Measuring the Elephant in the Room: Quantifying Legal Barriers to AI Processing of Full‑Text in Systematic Reviews
Abstract
Why this matters
Generative AI can speed up full‑text screening and data extraction—two of the most labour‑intensive steps in HTA/HEOR evidence synthesis. The challenge is not only in technology but also in licensing: specifically, the copyright limitations on AI inference processing of full-text PDFs. We measured real‑world coverage and outline practical, compliant operating paths.
Objectives
1. Quantify how many recent review articles permit commercial text‑and‑datamining (TDM)/AI inference.
2. Assess agreement between open‑access (OA) metadata sources.
3. Test whether a rights‑vetted XML service improves coverage.

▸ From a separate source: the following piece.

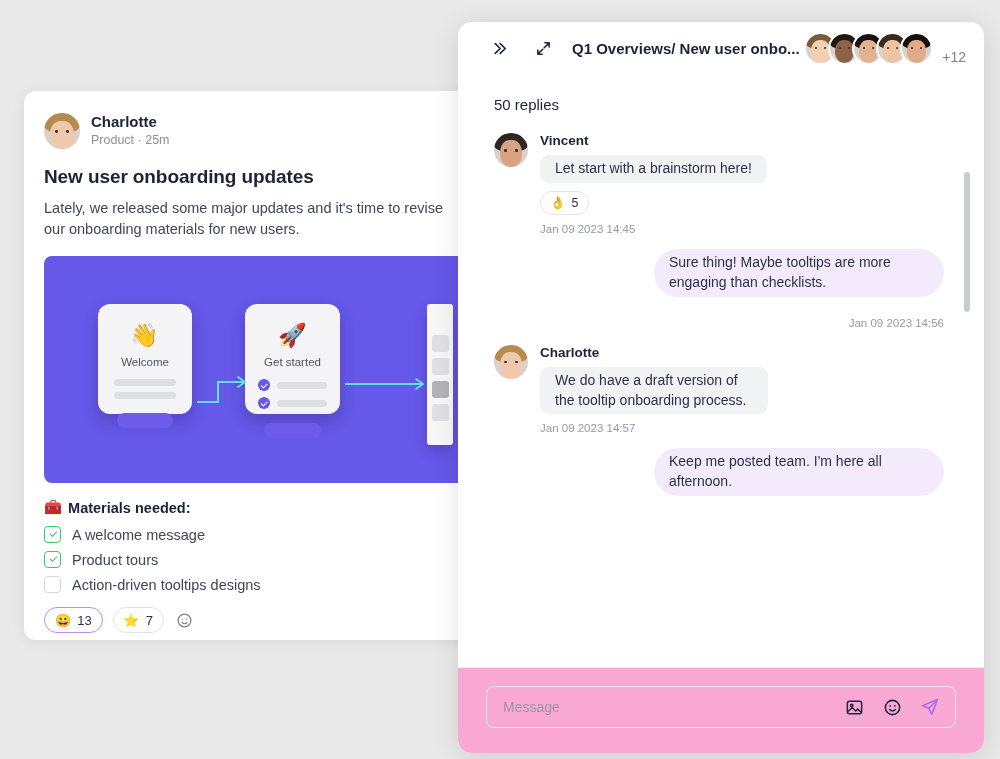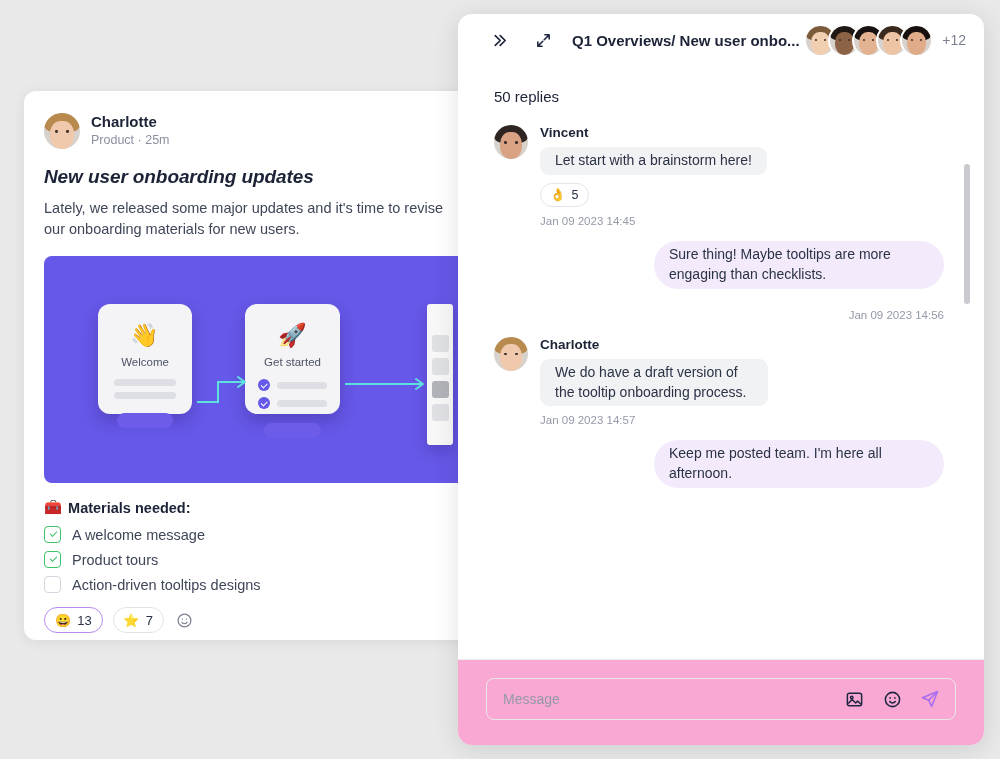"Q1 Overviews/ New user onbo..." .chat { top: 14px -> 22px }
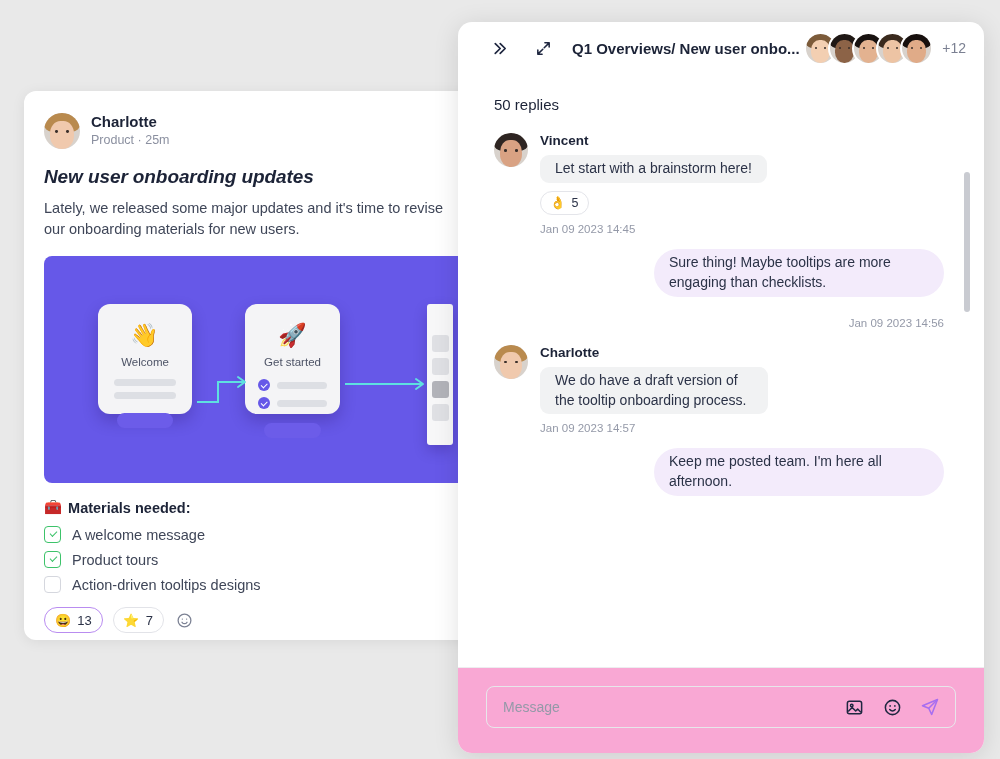"+12" .avstack { align-items: center -> flex-end }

4. Provide clear operating paths and guardrails for compliant RAG‑style workflows.
Results
- License visibility: OpenAlex had a record for every DOI, but only 1,584/3,712(43%) exposed a license.
- Inconsistent metadata: 26 items labelled as closed access in OpenAlex paradoxically carried OA licenses.
- Disagreements between OpenAlex and PubMed Central: Among 440 papers with dual metadata, 39 (9%) showed true license conflicts; PMC was more permissive in 15 cases.
- Commercially usable via open access license: 618/3,712 (17%); 3,094 remained restricted or unknown.